“I’m not Lillian,” she says. Again, her eyes search for Tristan. “Please, you have to believe me. I’m a version of Lillian.”
It takes a moment for the three of us to get what she’s saying. She’s talking about parallel worlds. Alternate selves. Multiple universes. I can’t believe she expects me to swallow this. It’s insulting that she thinks I’d be so gullible. And something else keeps gnawing at me. It’s the way she keeps turning to Tristan. Did something happen between them that Tristan didn’t tell me about? That’s ridiculous. But still …
Then Lillian brings up the shaman, shocking me out of my mounting bitterness. I didn’t think she’d ever admit to that.
Caleb turns to me. “Is it true?” he asks. “Did a shaman go to the Citadel?”
I tell them about how I asked the shaman from our tribe to come to the Citadel to help Lillian’s mother—not that there’s a cure for what she had. I thought it might help make Samantha feel better to talk to someone who didn’t think she was crazy. But all of that spirit-walking stuff the shaman used to spout is just a fairy tale. Caleb knows that.

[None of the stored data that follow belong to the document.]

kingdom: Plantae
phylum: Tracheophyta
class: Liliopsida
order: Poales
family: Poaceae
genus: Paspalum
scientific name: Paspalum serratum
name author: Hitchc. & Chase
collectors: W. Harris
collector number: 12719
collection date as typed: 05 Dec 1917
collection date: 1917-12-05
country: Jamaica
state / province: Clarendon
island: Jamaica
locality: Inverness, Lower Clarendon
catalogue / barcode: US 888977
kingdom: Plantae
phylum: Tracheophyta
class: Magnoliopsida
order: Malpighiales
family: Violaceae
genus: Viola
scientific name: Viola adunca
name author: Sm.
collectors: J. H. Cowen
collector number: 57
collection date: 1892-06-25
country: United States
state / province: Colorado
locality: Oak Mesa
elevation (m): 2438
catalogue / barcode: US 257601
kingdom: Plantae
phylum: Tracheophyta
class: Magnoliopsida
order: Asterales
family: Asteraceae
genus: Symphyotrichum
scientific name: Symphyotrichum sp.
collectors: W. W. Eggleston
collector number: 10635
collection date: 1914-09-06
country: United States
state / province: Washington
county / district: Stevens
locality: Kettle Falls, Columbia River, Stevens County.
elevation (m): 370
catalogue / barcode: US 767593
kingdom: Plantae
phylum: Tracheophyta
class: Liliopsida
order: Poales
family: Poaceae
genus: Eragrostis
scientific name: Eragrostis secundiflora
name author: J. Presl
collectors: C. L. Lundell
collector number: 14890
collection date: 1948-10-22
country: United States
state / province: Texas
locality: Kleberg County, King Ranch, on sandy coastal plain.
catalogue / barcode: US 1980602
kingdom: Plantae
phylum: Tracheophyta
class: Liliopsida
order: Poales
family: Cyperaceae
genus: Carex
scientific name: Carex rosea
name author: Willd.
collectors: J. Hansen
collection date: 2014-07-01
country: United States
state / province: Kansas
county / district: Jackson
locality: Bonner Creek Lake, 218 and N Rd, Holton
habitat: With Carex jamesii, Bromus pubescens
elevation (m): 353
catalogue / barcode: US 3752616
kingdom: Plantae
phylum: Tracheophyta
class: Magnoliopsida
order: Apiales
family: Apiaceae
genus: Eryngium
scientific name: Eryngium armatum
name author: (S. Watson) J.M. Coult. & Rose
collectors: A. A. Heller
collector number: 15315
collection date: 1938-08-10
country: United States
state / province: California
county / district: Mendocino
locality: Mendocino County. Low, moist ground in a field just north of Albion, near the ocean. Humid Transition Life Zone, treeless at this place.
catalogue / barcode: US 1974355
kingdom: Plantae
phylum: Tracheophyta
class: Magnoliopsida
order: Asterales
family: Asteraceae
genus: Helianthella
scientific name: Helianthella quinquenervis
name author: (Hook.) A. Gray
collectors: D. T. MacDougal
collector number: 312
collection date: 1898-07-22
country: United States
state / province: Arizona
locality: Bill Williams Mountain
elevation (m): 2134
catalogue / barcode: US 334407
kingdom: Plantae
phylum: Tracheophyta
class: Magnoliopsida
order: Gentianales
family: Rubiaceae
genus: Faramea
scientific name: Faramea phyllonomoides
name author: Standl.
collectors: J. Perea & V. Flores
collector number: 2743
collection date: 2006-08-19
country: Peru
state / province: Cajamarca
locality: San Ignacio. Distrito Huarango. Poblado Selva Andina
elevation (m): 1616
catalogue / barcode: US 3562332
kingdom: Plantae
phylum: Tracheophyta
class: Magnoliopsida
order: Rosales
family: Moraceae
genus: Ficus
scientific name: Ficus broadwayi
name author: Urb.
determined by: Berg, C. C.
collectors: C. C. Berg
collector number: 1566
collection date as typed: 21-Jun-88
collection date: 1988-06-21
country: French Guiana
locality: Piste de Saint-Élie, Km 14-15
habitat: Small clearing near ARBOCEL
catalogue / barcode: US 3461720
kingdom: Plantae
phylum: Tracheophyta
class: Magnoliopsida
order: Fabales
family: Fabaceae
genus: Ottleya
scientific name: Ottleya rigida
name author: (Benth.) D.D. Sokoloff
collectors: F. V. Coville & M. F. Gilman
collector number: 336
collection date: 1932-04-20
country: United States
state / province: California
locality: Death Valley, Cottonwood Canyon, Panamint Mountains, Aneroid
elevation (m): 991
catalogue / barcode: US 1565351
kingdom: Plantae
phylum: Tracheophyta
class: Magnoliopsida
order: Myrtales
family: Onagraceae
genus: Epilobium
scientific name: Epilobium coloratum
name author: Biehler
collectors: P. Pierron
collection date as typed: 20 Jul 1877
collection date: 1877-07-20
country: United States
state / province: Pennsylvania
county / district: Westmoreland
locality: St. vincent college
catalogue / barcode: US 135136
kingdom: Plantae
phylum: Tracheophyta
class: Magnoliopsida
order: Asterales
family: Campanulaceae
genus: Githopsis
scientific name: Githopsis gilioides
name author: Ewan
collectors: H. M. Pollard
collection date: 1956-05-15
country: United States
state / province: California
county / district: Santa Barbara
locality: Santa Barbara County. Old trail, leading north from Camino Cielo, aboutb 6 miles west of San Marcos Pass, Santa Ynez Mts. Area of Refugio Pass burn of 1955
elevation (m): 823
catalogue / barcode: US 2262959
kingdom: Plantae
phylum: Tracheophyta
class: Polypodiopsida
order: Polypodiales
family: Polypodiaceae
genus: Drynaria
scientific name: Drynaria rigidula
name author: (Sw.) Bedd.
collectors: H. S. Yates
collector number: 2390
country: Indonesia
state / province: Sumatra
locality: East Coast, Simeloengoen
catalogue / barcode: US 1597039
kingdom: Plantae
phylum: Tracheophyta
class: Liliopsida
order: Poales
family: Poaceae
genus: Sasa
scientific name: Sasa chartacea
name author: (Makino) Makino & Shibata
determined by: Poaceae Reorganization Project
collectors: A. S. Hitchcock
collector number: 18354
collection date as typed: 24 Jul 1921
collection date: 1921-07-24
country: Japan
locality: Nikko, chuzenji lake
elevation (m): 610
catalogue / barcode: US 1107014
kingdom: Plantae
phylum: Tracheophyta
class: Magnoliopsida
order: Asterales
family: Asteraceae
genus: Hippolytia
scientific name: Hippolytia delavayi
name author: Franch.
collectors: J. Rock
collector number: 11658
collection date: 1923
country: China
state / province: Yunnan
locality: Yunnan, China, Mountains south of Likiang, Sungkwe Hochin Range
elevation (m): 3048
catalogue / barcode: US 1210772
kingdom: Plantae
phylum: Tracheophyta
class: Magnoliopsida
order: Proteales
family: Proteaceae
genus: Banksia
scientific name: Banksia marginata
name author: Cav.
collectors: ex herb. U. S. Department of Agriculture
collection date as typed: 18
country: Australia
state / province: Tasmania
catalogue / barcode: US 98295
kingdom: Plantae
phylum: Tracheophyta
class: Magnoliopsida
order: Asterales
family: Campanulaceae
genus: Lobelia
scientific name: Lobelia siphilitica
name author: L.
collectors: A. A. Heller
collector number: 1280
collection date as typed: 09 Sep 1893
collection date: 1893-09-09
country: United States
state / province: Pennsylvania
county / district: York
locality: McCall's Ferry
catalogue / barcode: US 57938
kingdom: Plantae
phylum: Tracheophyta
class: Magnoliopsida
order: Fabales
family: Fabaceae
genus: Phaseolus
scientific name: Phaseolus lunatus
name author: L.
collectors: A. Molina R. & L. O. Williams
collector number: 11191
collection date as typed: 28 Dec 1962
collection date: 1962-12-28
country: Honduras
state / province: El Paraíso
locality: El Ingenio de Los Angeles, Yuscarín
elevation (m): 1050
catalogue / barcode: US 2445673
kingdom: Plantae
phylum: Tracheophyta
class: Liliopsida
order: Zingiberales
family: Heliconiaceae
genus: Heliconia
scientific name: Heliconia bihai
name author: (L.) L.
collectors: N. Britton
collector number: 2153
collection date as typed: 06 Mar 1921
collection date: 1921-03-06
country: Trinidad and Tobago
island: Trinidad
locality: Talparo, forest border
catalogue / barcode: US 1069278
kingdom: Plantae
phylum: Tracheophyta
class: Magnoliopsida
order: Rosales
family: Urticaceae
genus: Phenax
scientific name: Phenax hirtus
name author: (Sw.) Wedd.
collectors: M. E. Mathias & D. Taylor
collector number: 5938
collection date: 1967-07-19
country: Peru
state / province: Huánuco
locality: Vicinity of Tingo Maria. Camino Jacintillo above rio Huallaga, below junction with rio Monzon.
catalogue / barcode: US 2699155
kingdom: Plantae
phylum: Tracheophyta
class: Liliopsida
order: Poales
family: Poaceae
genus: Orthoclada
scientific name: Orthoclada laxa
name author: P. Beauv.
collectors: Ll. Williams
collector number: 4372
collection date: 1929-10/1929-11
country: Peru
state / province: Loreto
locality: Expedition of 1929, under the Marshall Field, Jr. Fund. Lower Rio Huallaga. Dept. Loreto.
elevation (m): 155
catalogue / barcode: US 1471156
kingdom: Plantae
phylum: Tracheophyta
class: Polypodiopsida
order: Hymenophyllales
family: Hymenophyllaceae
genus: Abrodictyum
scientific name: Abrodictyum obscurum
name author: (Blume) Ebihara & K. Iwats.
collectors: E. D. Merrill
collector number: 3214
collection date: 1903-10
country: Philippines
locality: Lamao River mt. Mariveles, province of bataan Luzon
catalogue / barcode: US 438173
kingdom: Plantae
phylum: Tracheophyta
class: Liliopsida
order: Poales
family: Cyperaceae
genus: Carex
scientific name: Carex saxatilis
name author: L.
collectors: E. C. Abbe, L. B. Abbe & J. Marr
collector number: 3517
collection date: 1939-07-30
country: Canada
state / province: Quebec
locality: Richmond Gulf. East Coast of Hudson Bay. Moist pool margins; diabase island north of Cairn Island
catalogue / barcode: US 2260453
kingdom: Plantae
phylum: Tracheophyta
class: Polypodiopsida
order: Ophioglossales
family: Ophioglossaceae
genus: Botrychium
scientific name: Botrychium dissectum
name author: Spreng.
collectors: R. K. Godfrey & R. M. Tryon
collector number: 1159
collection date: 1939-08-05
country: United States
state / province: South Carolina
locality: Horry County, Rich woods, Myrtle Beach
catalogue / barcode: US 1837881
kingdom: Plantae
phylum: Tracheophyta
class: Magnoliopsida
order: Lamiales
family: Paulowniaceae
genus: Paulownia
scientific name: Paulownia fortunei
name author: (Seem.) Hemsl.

Lillian isn’t swaying from her story. Now she’s talking about science, of all things, and even going so far as to admit that what she’s saying is impossible. She’s really selling this. Even Tristan is starting to fall for it.
She keeps looking at him like she knows him, like she expects him to suddenly come to his senses and let her go. She looks at Tristan like he’s the one she’s always loved and trusted.
“How am I supposed to prove to you I’m not the evil witch I look exactly like?” she asks, her teary eyes working Tristan over mercilessly. She must be doing it on purpose to get to me. She wants to turn me against him. I can’t take another second of this.
“You know how, Lillian,” I reply. “Let me in your head.”
“Ro. Be serious,” Tristan says. He’s so nervous his voice cracks a little.
He and Caleb argue against it, which I’m sure Lillian knew they would. She planned this perfectly. The only way for us to know the truth is for me to ask her who she is in mindspeak, where no one can lie. I don’t have to let her claim me, but I do have to let her touch my willstone in order for us to share a moment of rapport. In that moment she could do just about anything to me, and I may not be strong enough to resist her. A part of me is begging for it to happen. To finally be rid of the weightless ache.
Caleb won’t let me. He pulls rank and says it’s for the sachem to decide. Relief battles with disappointment.
We leave Tristan to guard her while Caleb and I go to see Alaric. My eyes keep straying back to her, even as I walk away.
“You have to calm down,” Caleb tells me.
“Calm down?” I say. I can hear the hysterical edge in my voice now that Caleb has pointed it out. “If Elias killed your father—”
Caleb stops and puts a hand on my shoulder, turning me to him. “I’m trying to help you, brother. You’re making stupid choices.”
“I know I am,” I admit. “How am I supposed to be calm about this?”
“No idea,” Caleb says. “But find a way.”
As I follow my stone kin through the trees, I try to pull myself together. I’m fighting the urge to go back and force her to admit that she is Lillian—that she recognizes me as she does Tristan. How can she manage to look at me like I’m a stranger to her? And the way she spoke to Tristan—so intimate, like he knew all of her secrets.